Trump, after all, won the presidency despite a constant stream of falsehoods. He launched his political career with a lie about Barack Obama’s birthplace and just kept on lying, about almost every imaginable subject. He also admitted to being a sexual molester. He refused to release his tax returns, unlike every other modern nominee. And yet he was elected president of the United States. There was, and still is, ample reason for despondence.

But the events of the past few months, and especially the last few days, offer some reason for encouragement. They have demonstrated that facts still matter and that truth has some inherent advantages over falsehood. That’s the No. 1 lesson to take from the collapse of the Republican health care bills.

In trying to pass a bill, Trump and his Capitol Hill allies had some big advantages. They controlled every branch of the federal government, and they were willing to ignore decades-old congressional traditions, such as holding public hearings when writing major legislation.

They had only one big weakness, in fact: They weren’t dealing in reality.

They had spent years making up untruths about Obamacare. They said it was written behind closed doors, even though it wasn’t. They said it was a big-government takeover, when it was actually a combination of conservative and liberal ideas. They said it was collapsing, when in fact it has mostly worked well — and its flaws, while real, are eminently fixable through bipartisan legislation.

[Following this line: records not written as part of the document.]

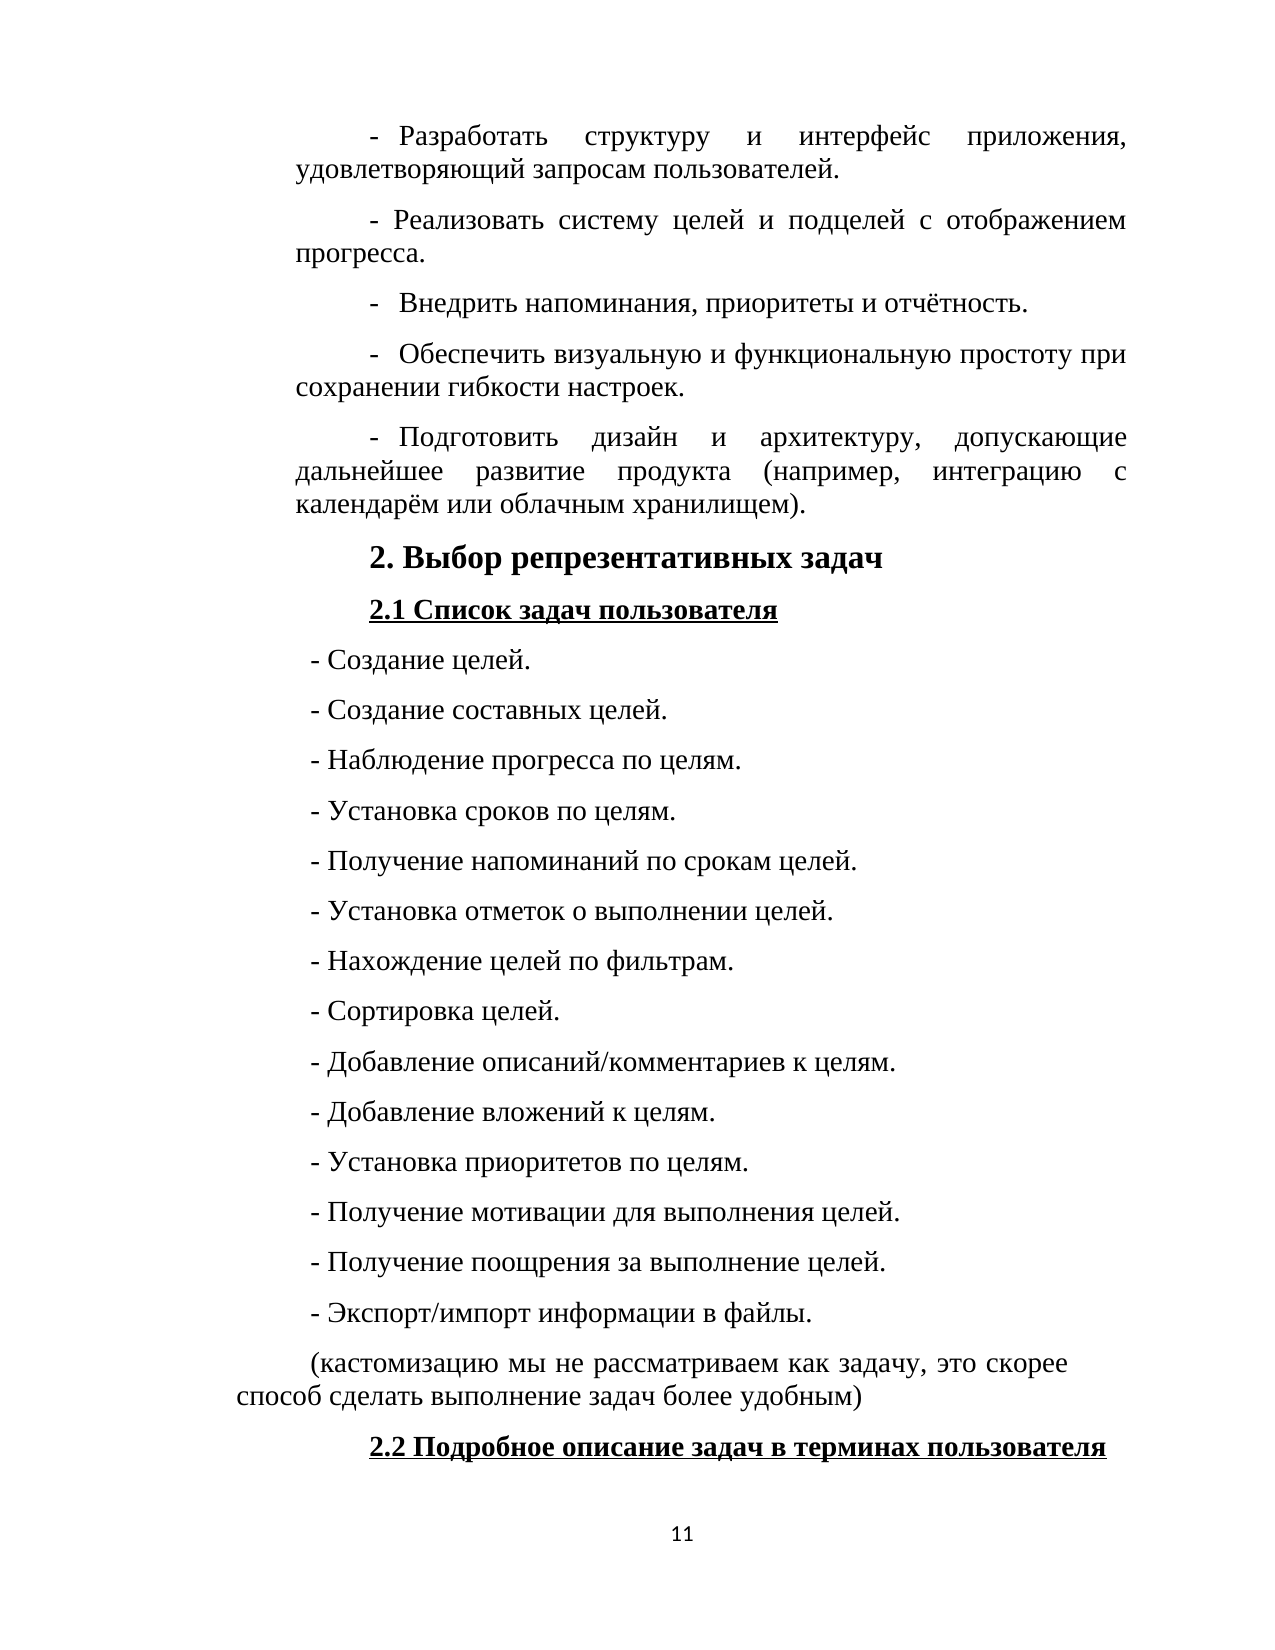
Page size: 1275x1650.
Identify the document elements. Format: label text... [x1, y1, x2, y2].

text - Получение напоминаний по срокам целей. [236, 843, 1068, 876]
text - Внедрить напоминания, приоритеты и отчётность. [295, 286, 1127, 319]
text - Реализовать систему целей и подцелей с отображением прогресса. [295, 202, 1127, 269]
text - Разработать структуру и интерфейс приложения, удовлетворяющий запросам пользователей. [295, 118, 1127, 185]
text - Создание целей. [236, 642, 1068, 676]
text - Подготовить дизайн и архитектуру, допускающие дальнейшее развитие продукта (например, интеграцию с календарём или облачным хранилищем). [295, 419, 1127, 520]
text 2.1 Список задач пользователя [295, 592, 1127, 625]
text - Получение поощрения за выполнение целей. [236, 1244, 1068, 1278]
text - Установка приоритетов по целям. [236, 1144, 1068, 1178]
text - Установка сроков по целям. [236, 793, 1068, 826]
text - Получение мотивации для выполнения целей. [236, 1194, 1068, 1228]
text (кастомизацию мы не рассматриваем как задачу, это скорее способ сделать выполнение задач более удобным) [236, 1345, 1068, 1412]
text - Добавление вложений к целям. [236, 1094, 1068, 1127]
text - Наблюдение прогресса по целям. [236, 742, 1068, 776]
text - Нахождение целей по фильтрам. [236, 943, 1068, 977]
text - Обеспечить визуальную и функциональную простоту при сохранении гибкости настроек. [295, 336, 1127, 403]
text 2. Выбор репрезентативных задач [295, 537, 1127, 575]
text - Экспорт/импорт информации в файлы. [236, 1295, 1068, 1328]
text - Сортировка целей. [236, 993, 1068, 1027]
text - Создание составных целей. [236, 692, 1068, 726]
text - Установка отметок о выполнении целей. [236, 893, 1068, 927]
text 2.2 Подробное описание задач в терминах пользователя [295, 1429, 1127, 1462]
text - Добавление описаний/комментариев к целям. [236, 1044, 1068, 1077]
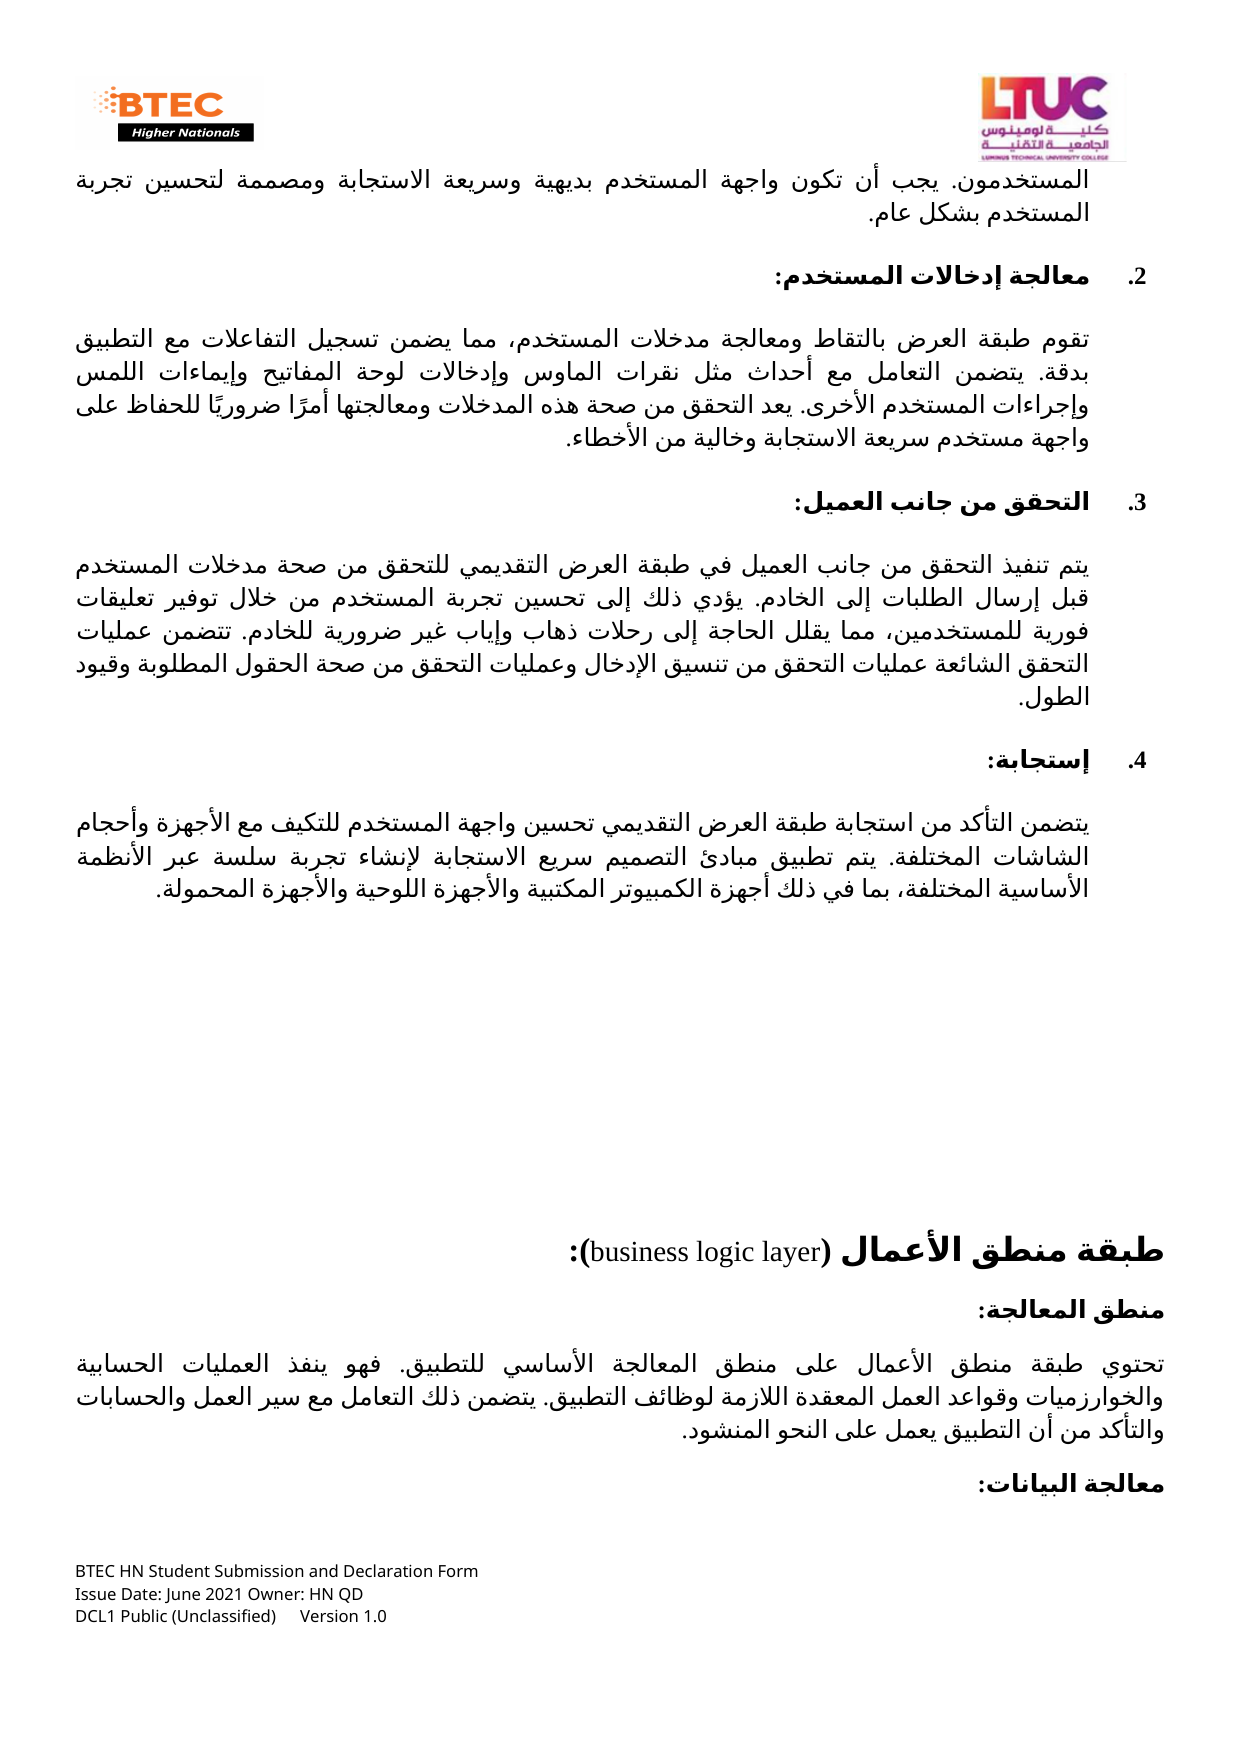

Those arguments served Trump, Mitch McConnell and Paul Ryan very well when they were running political campaigns. Once they took power, however, they had a problem.

They didn’t have a real-world health care plan. They had a set of talking points. When they tried to turn those talking points into a bill, the result was a disaster. It would have taken insurance coverage from millions of people and worsened coverage and raised costs for millions more, many of them Republican voters.

Experts from across the ideological spectrum belittled their bill. The nonpartisan Congressional Budget Office dispassionately explained the damage it would do. Groups representing doctors, nurses, retirees, hospitals, insurers and people with cancer, diabetes, heart disease, lung disease and birth defects all opposed the bill.

Too many Republican senators understood that the bill’s defenders could make up fictions about it for only so long. And those defenders certainly tried. In the last few days alone, both Vice President Mike Pence and Tom Price, the secretary of health and human services, made blatantly untrue claims about the bill’s contents.

But, thank goodness, a handful of senators understood that they wouldn’t be able to create their own reality forever. Eventually, real people would lose real health insurance and be denied real medical care for their illnesses.

“I did not come to Washington to hurt people,” Senator Shelley Moore Capito, of West Virginia, said Tuesday, helping to doom the latest bill. Lisa Murkowski, of Alaska, explained, “This just creates more chaos and confusion.” Susan Collins, of Maine, cited the “deep cuts” to Medicaid coverage — the same cuts Pence and Price had tried to deny.

I remain worried that Trump may somehow make another run at shrinking health insurance coverage. But his basic problem isn’t going away. Facts still matter.

They’ve won a resounding victory this week.